+++ Entries provided

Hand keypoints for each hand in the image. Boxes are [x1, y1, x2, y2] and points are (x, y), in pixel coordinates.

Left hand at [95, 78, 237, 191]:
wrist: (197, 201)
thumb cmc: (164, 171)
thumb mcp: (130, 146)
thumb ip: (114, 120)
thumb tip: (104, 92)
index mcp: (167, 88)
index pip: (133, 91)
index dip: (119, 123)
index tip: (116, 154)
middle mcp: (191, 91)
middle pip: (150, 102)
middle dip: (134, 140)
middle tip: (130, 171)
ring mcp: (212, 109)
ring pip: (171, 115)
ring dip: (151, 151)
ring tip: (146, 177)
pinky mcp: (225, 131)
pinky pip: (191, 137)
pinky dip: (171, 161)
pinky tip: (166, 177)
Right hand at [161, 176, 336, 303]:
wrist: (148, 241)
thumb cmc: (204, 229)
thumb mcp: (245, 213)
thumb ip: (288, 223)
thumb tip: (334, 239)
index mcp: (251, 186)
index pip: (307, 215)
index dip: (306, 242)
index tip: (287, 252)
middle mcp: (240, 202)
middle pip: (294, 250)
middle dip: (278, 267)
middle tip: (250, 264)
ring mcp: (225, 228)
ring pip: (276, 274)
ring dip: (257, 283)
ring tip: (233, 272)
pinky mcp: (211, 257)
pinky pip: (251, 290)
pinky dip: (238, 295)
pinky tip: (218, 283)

++++++

:: What you have to do ::
Give back exactly the lines of the listing above that run from the line with "middle mcp: (191, 91)" to the line with "pinky pip: (251, 290)", inclusive.

:: Output of the exercise ::
middle mcp: (191, 91)
middle pip: (150, 102)
middle dip: (134, 140)
middle tip: (130, 171)
ring mcp: (212, 109)
ring pip: (171, 115)
ring dip: (151, 151)
ring tip: (146, 177)
pinky mcp: (225, 131)
pinky pip: (191, 137)
pinky dip: (171, 161)
pinky tip: (166, 177)
Right hand at [161, 176, 336, 303]:
wrist: (148, 241)
thumb cmc: (204, 229)
thumb mcp: (245, 213)
thumb ip: (288, 223)
thumb tip: (334, 239)
index mcp: (251, 186)
index pip: (307, 215)
index dip: (306, 242)
index tip: (287, 252)
middle mcp: (240, 202)
middle pip: (294, 250)
middle dip: (278, 267)
middle tip: (250, 264)
ring mcp: (225, 228)
ring pip: (276, 274)
ring dip: (257, 283)
ring tip: (233, 272)
pinky mcp: (211, 257)
pinky pip: (251, 290)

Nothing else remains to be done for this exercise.